Purpose and audience. This document sets forth guidelines for the design of data warehouse tables, for mainframe data extracts, and, consequently, for their documentation. It is based on the Central Information Warehouse (CIW) team's experience and the input of users, developers and data administrators at CU and at other institutions.

The intended audience for this document includes everybody who is interested in the details of the data warehouse: designers, programmers, data and database administrators, and technically-oriented data users. The document's length and vocabulary are due to its attempt to balance technical depth for programmers with relevance for data users. A glossary and a bibliography are provided at the end of the document.

Why have guidelines? There are four major benefits of articulating and then following formal guidelines for the design of a data warehouse and the steps that populate the data warehouse. These data design guidelines are intended to help:

Improve the outcomes of each design step. The outcome of each step is described, so that everybody who participates in the process has a more accurate and complete understanding of each of the steps that come before or afterward.

Make inputs more substitutable. A clear description of the design steps and their implied assumptions make it easier to recognize and deal with variations in the inputs to a step (e.g., variations in the complexity of subject areas or differences in data sources).

Make outputs more reliable. Well-understood design steps that process well-understood inputs are more likely to produce well-understood outputs (whether they are Oracle tables or mainframe data extracts). Standards that were applied to the product's design and development become part of the product's documentation. Information products will be used more reliably if they are thoroughly documented.

Make maintenance more economical. Maintenance tends to be on-going and it implies some re-design. Standardization, documentation and other investments in good practice during the original design process pay off during maintenance because the programmer who embarks on a maintenance task has a much better map of the domain as a whole.

By defining terms and amplifying important concepts, these data design guidelines seek to bridge the communications gap between the user's and the developer's perspectives. Both the user and the developer benefit as a result.

Guidelines not a methodology. The preceding discussion might suggest that these guidelines are the equivalent of a design methodology. There are similarities, but these guidelines focus mainly on the outcomes of the major steps and do not prescribe methods within a step. When methods are described or assumptions about the processes are made, they are the result of the need for clarity and organization, not the result of conviction that the "right methodology" is at hand!
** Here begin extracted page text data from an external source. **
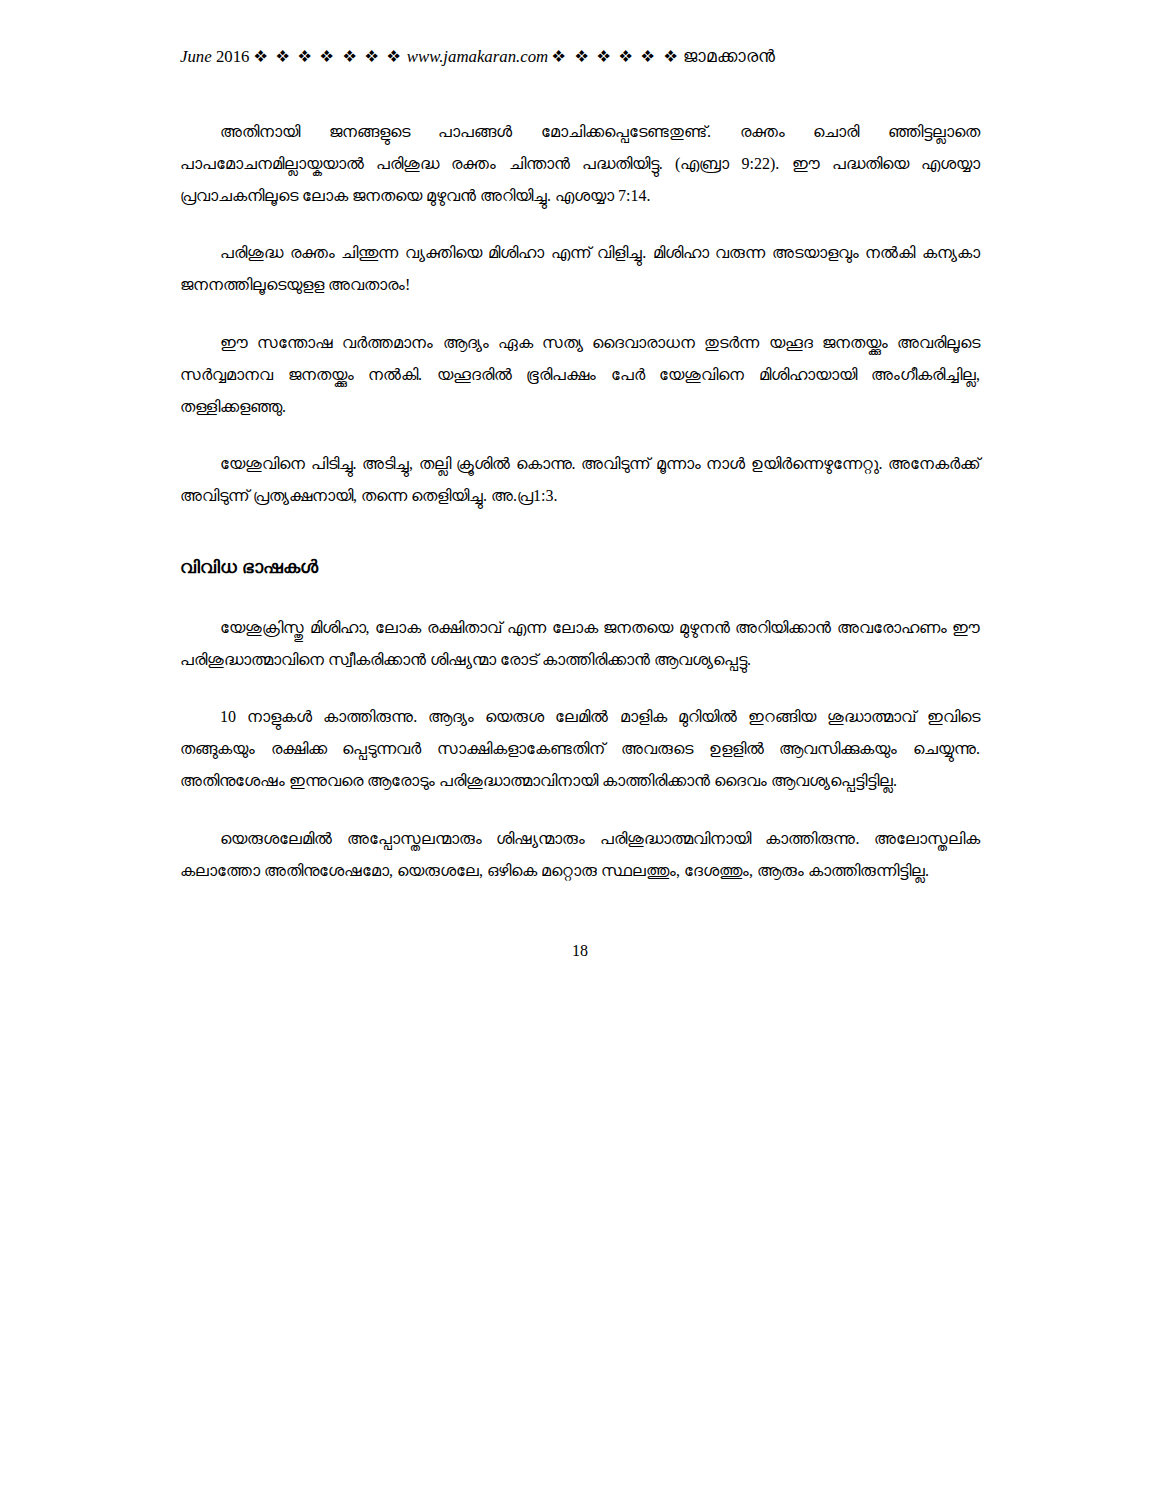June 2016 ❖ ❖ ❖ ❖ ❖ ❖ ❖ www.jamakaran.com ❖ ❖ ❖ ❖ ❖ ❖ ജാമക്കാരൻ
അതിനായി ജനങ്ങളുടെ പാപങ്ങൾ മോചിക്കപ്പെടേണ്ടതുണ്ട്. രക്തം ചൊരി ഞ്ഞിട്ടല്ലാതെ പാപമോചനമില്ലായ്കയാൽ പരിശുദ്ധ രക്തം ചിന്താൻ പദ്ധതിയിട്ടു. (എബ്രാ 9:22). ഈ പദ്ധതിയെ എശയ്യാ പ്രവാചകനിലൂടെ ലോക ജനതയെ മുഴുവൻ അറിയിച്ചു. എശയ്യാ 7:14.
പരിശുദ്ധ രക്തം ചിന്തുന്ന വ്യക്തിയെ മിശിഹാ എന്ന് വിളിച്ചു. മിശിഹാ വരുന്ന അടയാളവും നൽകി കന്യകാ ജനനത്തിലൂടെയുളള അവതാരം!
ഈ സന്തോഷ വർത്തമാനം ആദ്യം ഏക സത്യ ദൈവാരാധന തുടർന്ന യഹൂദ ജനതയ്ക്കും അവരിലൂടെ സർവ്വമാനവ ജനതയ്ക്കും നൽകി. യഹൂദരിൽ ഭൂരിപക്ഷം പേർ യേശുവിനെ മിശിഹായായി അംഗീകരിച്ചില്ല, തള്ളിക്കളഞ്ഞു.
യേശുവിനെ പിടിച്ചു. അടിച്ചു, തല്ലി ക്രൂശിൽ കൊന്നു. അവിടുന്ന് മൂന്നാം നാൾ ഉയിർന്നെഴുന്നേറ്റു. അനേകർക്ക് അവിടുന്ന് പ്രത്യക്ഷനായി, തന്നെ തെളിയിച്ചു. അ.പ്ര1:3.
വിവിധ ഭാഷകൾ
യേശുക്രിസ്തു മിശിഹാ, ലോക രക്ഷിതാവ് എന്ന ലോക ജനതയെ മുഴുനൻ അറിയിക്കാൻ അവരോഹണം ഈ പരിശുദ്ധാത്മാവിനെ സ്വീകരിക്കാൻ ശിഷ്യന്മാ രോട് കാത്തിരിക്കാൻ ആവശ്യപ്പെട്ടു.
10 നാളുകൾ കാത്തിരുന്നു. ആദ്യം യെരുശ ലേമിൽ മാളിക മുറിയിൽ ഇറങ്ങിയ ശുദ്ധാത്മാവ് ഇവിടെ തങ്ങുകയും രക്ഷിക്ക പ്പെടുന്നവർ സാക്ഷികളാകേണ്ടതിന് അവരുടെ ഉളളിൽ ആവസിക്കുകയും ചെയ്യുന്നു. അതിനുശേഷം ഇന്നുവരെ ആരോടും പരിശുദ്ധാത്മാവിനായി കാത്തിരിക്കാൻ ദൈവം ആവശ്യപ്പെട്ടിട്ടില്ല.
യെരുശലേമിൽ അപ്പോസ്തലന്മാരും ശിഷ്യന്മാരും പരിശുദ്ധാത്മവിനായി കാത്തിരുന്നു. അലോസ്തലിക കലാത്തോ അതിനുശേഷമോ, യെരുശലേ, ഒഴികെ മറ്റൊരു സ്ഥലത്തും, ദേശത്തും, ആരും കാത്തിരുന്നിട്ടില്ല.
18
Many of these assumptions are stated in the next three sections of the paper.

In order to focus on the design of Oracle tables and the preparation of data to populate those tables, many related topics are not discussed in these guidelines. Where specific references to such discussions exist, references are provided in the bibliography at the end. For example, naming guidelines for the Oracle tables, titled "Warehouse Naming Guidelines," have been developed by a multi-campus group and are maintained and published by IRM via a gopher server (in IRM's "Guidelines and Standards" directory on infonet.colorado.edu). Guidelines are yet to be written on several subjects; see the bibliography at the end of this document. Documentation of mainframe applications is not cited but is a very important source of information about the "live" data in an application system.